L'enfant de lumière descendit du soleil, en rappel. A genoux sur le sable blond, sa crinière blanche se dressa. Un vent tiède, timide, osait à peine lui effleurer la peau. Il était une fois un jeune garçon qui descendait du ciel, comme par une césarienne introduit, pour noyer le sol de ses pas. A chaque pas, oui, l'herbe se colorait de mille couleurs psychédéliques, pour lui faire grâce de son passage.

Cet enfant s'appelait Hector. Il était doux comme une tranche de beurre. Il était sans famille, si ce n'est la famille de la vie. Frère de quiconque lui tint un sourire... Mais aux abords de cette plage, seule une jungle l'accueillait. Il s'allongea sur le sable, et écouta le bruit des vagues. Les vas et viens, de ces milliers de vagues... Ce n'est jamais un rien de le dire, que l'on est né près de la mer. C'est une véritable noblesse.

Ses yeux bleus perçaient le ciel, tout nu. Un dernier regard vers l'astre solaire, et il se plongea dans la végétation. Il se nourrissait uniquement de cueillette, et les lianes et épines semblaient comme se courber devant lui. Il leur rendait un respect tout à fait égal, et ne brisa rien de ses mains. Il était le plus attentionné des hôtes. A quelque lueur du soir, il croisa sur son chemin une longue panthère dans la pénombre. Ils se regardaient, sans bouger, jusqu'à ce que le félin finalement s'en aille, cérémonieusement.

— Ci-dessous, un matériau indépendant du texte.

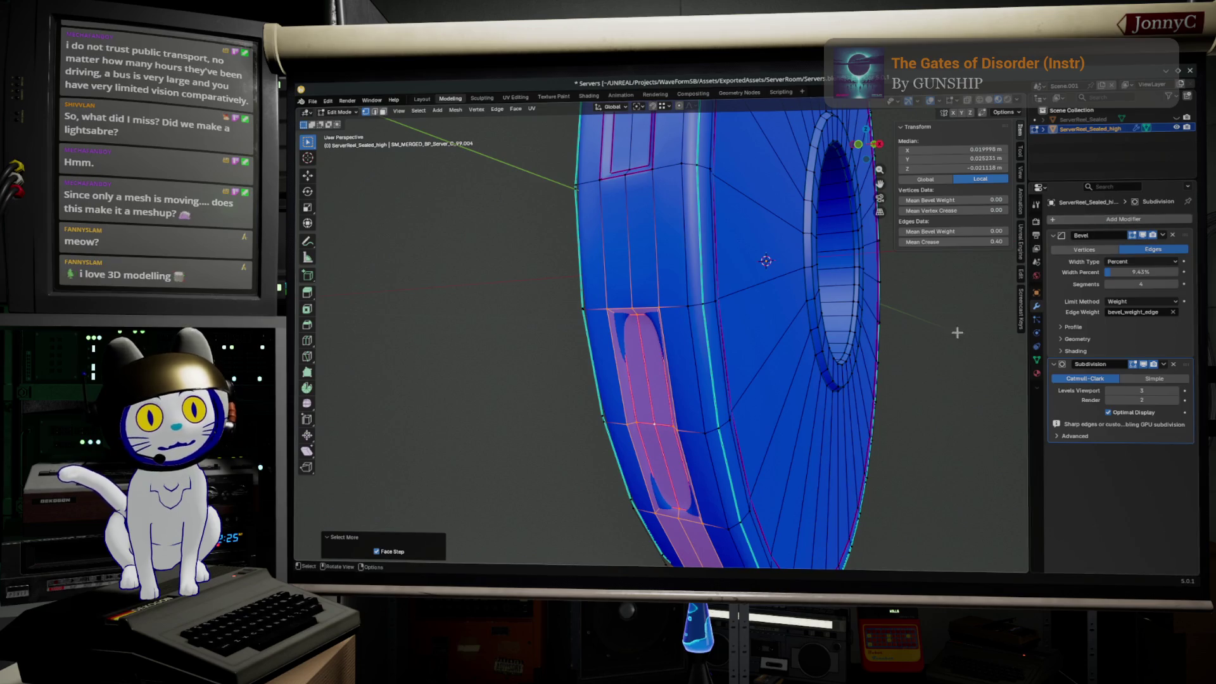
{"action": "mouse_move", "coordinate": [970, 242]}
{"action": "left_mouse_down"}
{"action": "mouse_move", "coordinate": [945, 242]}
{"action": "mouse_move", "coordinate": [909, 283]}
{"action": "left_mouse_up"}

Il atteint enfin les abords et les ruines d'un ancien village historique. De vieilles maisons en pierre, toutes égales aux autres, s'imposaient dans le silence. C'est au bord d'une rue qu'il put voir le temple surmonter la communauté. Une pyramide de vieille roche, avec un escalier vers le monde céleste. Au sommet, un sanctuaire brûlait encore d'une torche... Hector n'était pas seul. Il se mit en garde, et franchit les dernières marches.

Dans un coin de la pièce, bercée par le vide, une jeune enfant sanglotait. Du sang, de ses propres veines, inondait le sol de ce temple du soleil. Elle murmurait encore une prière, si sacrée que seuls les anges peuvent l'entendre. Hector entendit, et il s'approcha. Surprise, la fille sursauta, puis elle comprit rapidement, en voyant la crinière blonde et la démarche féline de Hector, que sa prière avait été entendue par quelque force, pour un quelque destin. Elle pleura enfin, et se laissa blottir dans ses bras.

Ils parlèrent... Elle s'appelait Esther, et était née dans ce même village. Elle connaissait la moindre de ses pierres, et toute l'histoire de sa chute. Comme les autres, sa famille avait été fauchée. Des esprits sanguinolants rôdaient chaque soir, pour dévorer une part de sacrifices. Les prêtres étaient désemparés, et même les sacrifices de nouveaux-nés ne semblaient dissiper leur ardeur. Alors l'un après l'autre, d'une manière ou d'une autre, ils se perdirent dans la jungle...

Hector comprit tout cela, et décida d'emmener Esther sur son dos, hors de la forêt, vers un immense arbre millénaire nommé Yemethzi. Large de plusieurs kilomètres, il est de source divine, et habite un bestiaire tout aussi divin, et à l'écoute des sphères supérieures. Les principaux habitants sont comme de petits elfes, mais au visage écrasé comme une pastèque trop mure.

Déjà sortis de la jungle, une vaste plaine ocre et plate dominait le paysage, tout aux pourtours et alentours. Il laissa Esther marcher d'elle-même, et ils s'en allèrent tranquillement. Ils causaient, tout aussi vivacement qu'il put le susciter, de mille et une choses qui puissent ravir la curiosité de Esther. Jeune femme encore timide, une longue natte se tressait dans son dos, et semblait n'en jamais finir.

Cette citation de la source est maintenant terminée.